== Data excerpts ==
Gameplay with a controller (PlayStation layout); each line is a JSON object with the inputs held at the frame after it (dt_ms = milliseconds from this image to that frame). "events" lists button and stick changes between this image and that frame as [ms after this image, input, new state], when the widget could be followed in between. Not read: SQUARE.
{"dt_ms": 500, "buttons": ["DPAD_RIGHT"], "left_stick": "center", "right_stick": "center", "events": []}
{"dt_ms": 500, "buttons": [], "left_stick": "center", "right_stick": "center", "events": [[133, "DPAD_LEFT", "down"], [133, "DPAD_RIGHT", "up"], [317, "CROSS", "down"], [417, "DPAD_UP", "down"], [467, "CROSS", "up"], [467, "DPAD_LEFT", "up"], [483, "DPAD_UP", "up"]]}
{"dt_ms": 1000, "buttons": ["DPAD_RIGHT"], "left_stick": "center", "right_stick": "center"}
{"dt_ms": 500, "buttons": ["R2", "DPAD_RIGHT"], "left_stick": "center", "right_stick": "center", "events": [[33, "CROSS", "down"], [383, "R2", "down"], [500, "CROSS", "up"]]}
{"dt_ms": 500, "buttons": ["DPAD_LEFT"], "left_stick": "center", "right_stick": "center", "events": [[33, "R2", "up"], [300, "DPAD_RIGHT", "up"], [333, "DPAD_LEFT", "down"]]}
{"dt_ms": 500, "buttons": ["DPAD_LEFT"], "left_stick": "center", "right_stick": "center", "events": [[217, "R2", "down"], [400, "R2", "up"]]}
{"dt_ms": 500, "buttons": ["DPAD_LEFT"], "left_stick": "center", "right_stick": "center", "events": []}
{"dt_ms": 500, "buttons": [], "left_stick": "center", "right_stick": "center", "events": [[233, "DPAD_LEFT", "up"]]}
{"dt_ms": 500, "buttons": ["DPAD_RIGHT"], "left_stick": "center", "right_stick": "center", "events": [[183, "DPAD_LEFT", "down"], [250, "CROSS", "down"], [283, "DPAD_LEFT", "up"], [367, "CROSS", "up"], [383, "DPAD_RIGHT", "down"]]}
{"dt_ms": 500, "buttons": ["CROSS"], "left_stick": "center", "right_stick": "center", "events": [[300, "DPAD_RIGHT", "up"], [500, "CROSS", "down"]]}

== Work required ==
Search the records above for the string "CROSS". Report each line that has it.

== Output below ==
{"dt_ms": 500, "buttons": [], "left_stick": "center", "right_stick": "center", "events": [[133, "DPAD_LEFT", "down"], [133, "DPAD_RIGHT", "up"], [317, "CROSS", "down"], [417, "DPAD_UP", "down"], [467, "CROSS", "up"], [467, "DPAD_LEFT", "up"], [483, "DPAD_UP", "up"]]}
{"dt_ms": 500, "buttons": ["R2", "DPAD_RIGHT"], "left_stick": "center", "right_stick": "center", "events": [[33, "CROSS", "down"], [383, "R2", "down"], [500, "CROSS", "up"]]}
{"dt_ms": 500, "buttons": ["DPAD_RIGHT"], "left_stick": "center", "right_stick": "center", "events": [[183, "DPAD_LEFT", "down"], [250, "CROSS", "down"], [283, "DPAD_LEFT", "up"], [367, "CROSS", "up"], [383, "DPAD_RIGHT", "down"]]}
{"dt_ms": 500, "buttons": ["CROSS"], "left_stick": "center", "right_stick": "center", "events": [[300, "DPAD_RIGHT", "up"], [500, "CROSS", "down"]]}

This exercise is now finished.